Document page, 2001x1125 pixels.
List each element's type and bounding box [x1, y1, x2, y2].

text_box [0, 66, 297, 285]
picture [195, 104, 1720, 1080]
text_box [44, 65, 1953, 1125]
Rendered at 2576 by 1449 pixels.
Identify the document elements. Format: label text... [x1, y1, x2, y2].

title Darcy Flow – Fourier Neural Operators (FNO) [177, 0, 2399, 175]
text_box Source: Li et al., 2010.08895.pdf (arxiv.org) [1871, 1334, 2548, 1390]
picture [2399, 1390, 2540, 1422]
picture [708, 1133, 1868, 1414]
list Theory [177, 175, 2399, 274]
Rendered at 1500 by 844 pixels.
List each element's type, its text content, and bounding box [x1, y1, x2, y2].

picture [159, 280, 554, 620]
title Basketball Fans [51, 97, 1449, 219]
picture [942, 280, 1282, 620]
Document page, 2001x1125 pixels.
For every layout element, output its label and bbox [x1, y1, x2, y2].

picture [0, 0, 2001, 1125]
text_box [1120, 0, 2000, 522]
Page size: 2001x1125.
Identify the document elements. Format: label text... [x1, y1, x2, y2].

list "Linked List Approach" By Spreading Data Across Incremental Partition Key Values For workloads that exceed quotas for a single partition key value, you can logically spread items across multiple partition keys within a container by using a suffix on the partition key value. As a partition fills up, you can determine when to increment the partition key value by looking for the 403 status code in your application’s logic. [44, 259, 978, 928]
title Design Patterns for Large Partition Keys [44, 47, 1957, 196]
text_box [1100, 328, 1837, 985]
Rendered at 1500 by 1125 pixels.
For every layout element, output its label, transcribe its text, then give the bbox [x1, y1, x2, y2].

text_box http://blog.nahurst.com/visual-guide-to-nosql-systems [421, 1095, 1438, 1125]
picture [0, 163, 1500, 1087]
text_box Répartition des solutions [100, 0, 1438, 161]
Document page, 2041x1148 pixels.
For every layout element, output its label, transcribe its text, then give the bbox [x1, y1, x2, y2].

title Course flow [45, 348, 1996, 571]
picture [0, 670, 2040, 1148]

* [Request]: Going from the line that contains "Document page, 2041x1148 pixels." to the last line of the records, reproduce every line as written.

* [Solution below]:
Document page, 2041x1148 pixels.
For every layout element, output its label, transcribe its text, then give the bbox [x1, y1, x2, y2].

title Course flow [45, 348, 1996, 571]
picture [0, 670, 2040, 1148]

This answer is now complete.